**Exercise**
A faithful copy is required: retype the records from their first line through the line with "#2 black flat", and omit the pictures.

**Excerpted records**
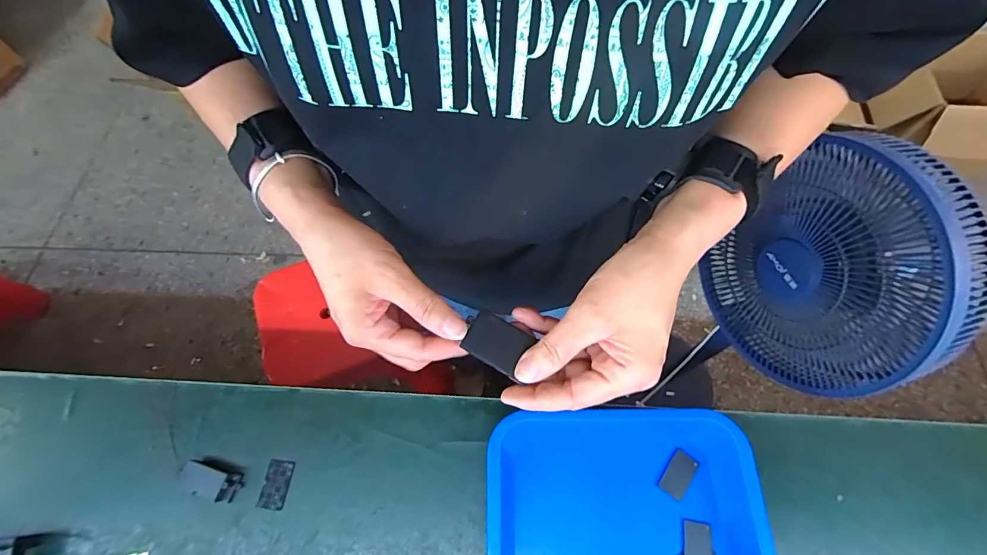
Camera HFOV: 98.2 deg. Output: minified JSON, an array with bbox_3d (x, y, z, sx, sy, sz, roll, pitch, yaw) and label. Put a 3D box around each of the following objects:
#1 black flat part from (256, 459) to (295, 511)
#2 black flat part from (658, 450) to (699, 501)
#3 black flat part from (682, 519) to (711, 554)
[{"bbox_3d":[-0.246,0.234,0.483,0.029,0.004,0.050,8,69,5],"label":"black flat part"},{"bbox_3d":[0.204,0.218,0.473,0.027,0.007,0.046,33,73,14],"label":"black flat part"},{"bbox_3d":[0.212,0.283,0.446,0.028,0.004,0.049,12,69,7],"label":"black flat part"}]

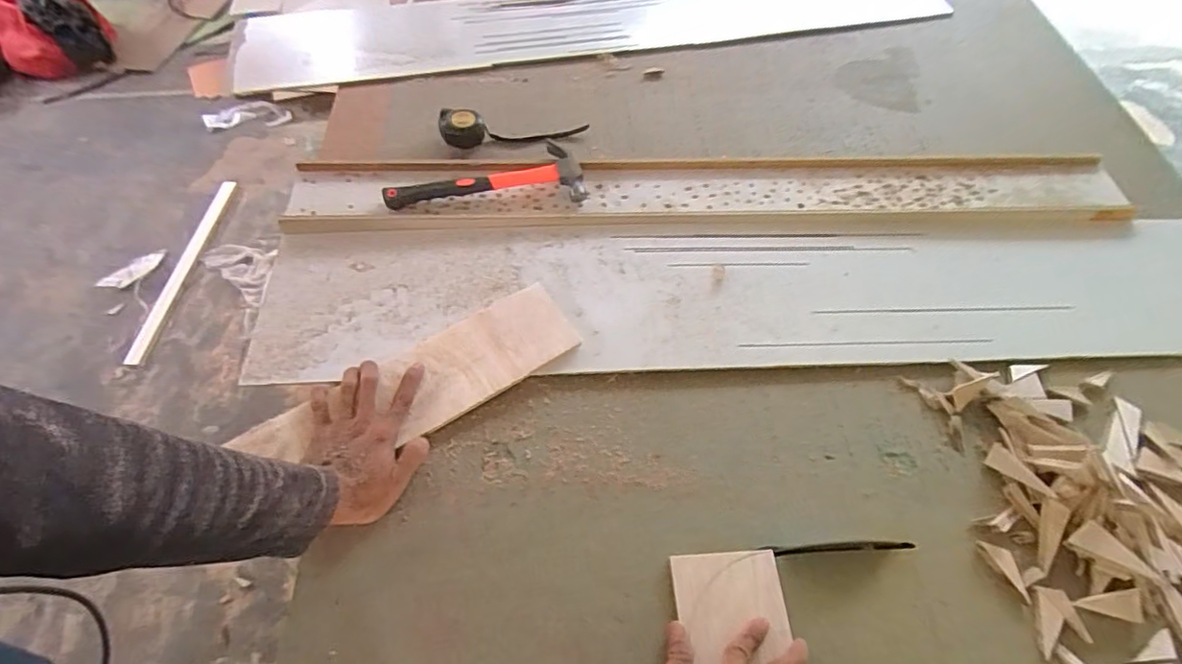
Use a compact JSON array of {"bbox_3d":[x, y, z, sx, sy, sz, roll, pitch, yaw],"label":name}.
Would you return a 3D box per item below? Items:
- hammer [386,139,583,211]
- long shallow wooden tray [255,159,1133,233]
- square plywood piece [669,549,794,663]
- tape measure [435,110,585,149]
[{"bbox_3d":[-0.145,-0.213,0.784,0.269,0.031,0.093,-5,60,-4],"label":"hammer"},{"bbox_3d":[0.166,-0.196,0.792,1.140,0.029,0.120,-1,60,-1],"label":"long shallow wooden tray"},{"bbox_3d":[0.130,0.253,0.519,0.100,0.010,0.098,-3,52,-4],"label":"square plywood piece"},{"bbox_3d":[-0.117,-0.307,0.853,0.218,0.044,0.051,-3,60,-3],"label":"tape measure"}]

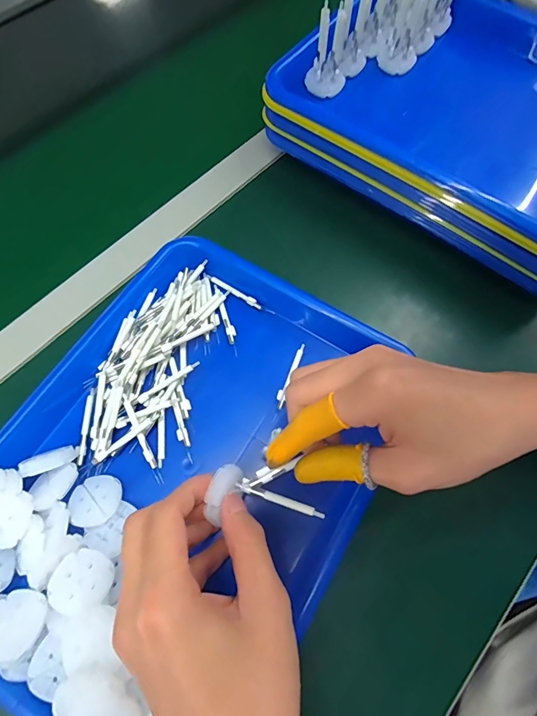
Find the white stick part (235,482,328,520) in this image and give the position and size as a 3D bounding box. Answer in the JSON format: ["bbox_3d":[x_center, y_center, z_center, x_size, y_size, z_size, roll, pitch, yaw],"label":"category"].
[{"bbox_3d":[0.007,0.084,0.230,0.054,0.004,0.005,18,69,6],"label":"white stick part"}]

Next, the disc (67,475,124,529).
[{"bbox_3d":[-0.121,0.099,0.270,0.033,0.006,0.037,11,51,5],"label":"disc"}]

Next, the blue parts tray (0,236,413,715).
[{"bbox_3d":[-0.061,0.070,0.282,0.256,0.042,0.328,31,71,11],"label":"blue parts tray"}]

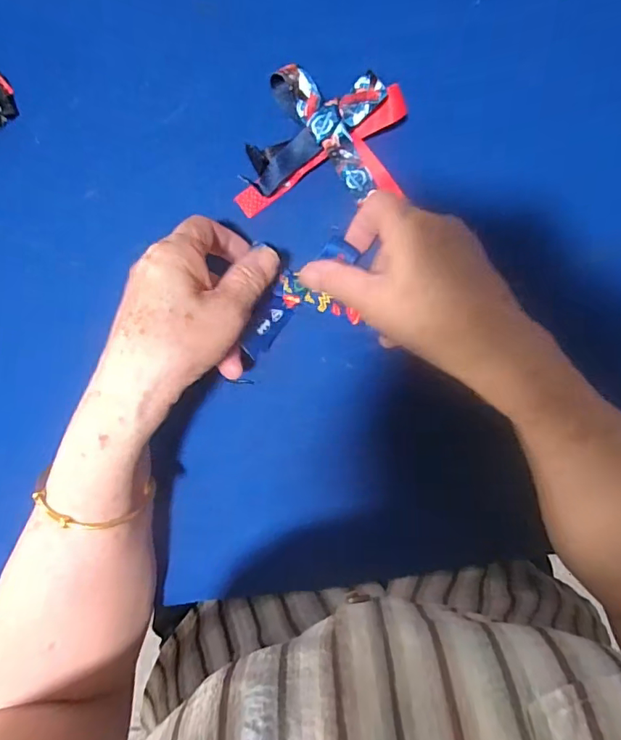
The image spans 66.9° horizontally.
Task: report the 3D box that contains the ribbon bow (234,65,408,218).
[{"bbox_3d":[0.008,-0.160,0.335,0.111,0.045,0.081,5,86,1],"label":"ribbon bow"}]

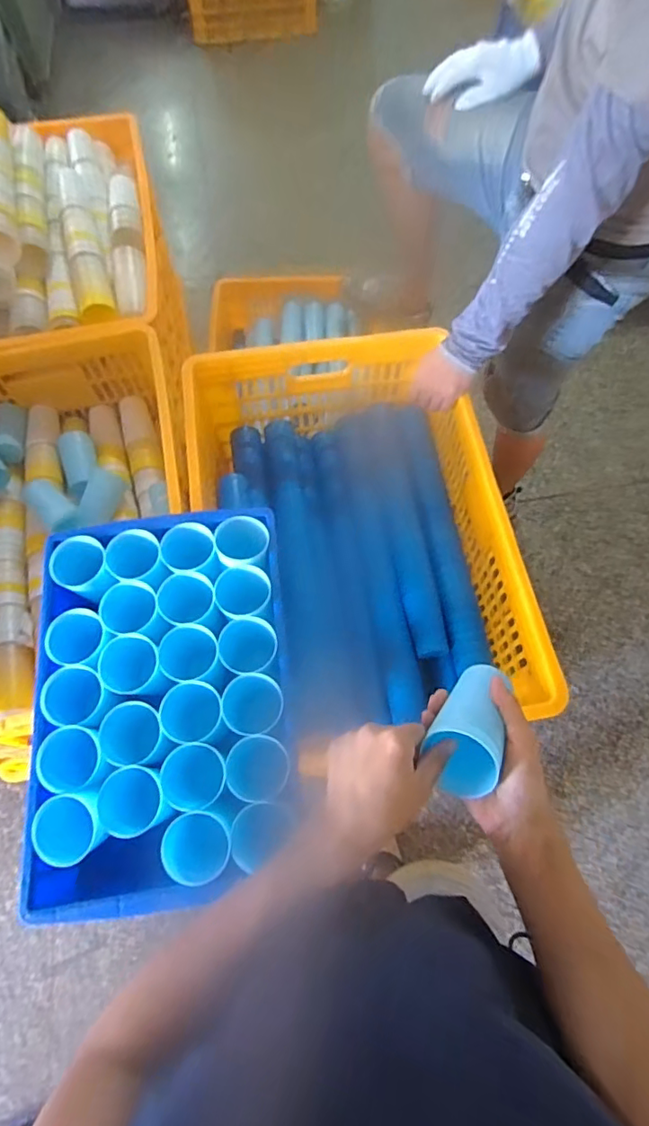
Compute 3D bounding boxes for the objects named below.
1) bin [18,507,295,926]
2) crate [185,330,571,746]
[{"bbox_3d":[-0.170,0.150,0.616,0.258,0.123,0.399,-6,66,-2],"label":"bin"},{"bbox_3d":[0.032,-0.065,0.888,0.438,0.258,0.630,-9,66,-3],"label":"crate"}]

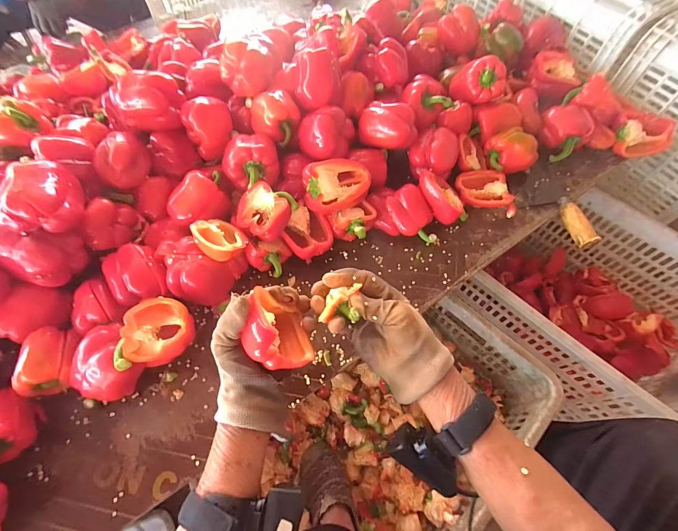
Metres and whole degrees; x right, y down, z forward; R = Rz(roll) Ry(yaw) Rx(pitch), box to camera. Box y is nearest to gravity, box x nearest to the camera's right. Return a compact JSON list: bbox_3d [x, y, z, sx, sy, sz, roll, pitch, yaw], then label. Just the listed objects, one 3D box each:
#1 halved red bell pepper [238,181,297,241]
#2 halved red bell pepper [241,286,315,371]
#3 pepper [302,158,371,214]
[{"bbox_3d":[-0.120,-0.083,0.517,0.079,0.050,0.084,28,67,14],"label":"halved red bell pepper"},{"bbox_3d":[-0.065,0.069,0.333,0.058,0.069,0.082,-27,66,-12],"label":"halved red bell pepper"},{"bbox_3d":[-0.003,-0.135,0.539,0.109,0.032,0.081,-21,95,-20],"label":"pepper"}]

**Your response**
Camera HFOV: 98.2 deg. Output: minified JSON, an array with bbox_3d (x, y, z, sx, sy, sz, roll, pitch, yaw) and label. Put a 3D box around each of the following objects:
#1 black flat part from (256, 459) to (295, 511)
#2 black flat part from (658, 450) to (699, 501)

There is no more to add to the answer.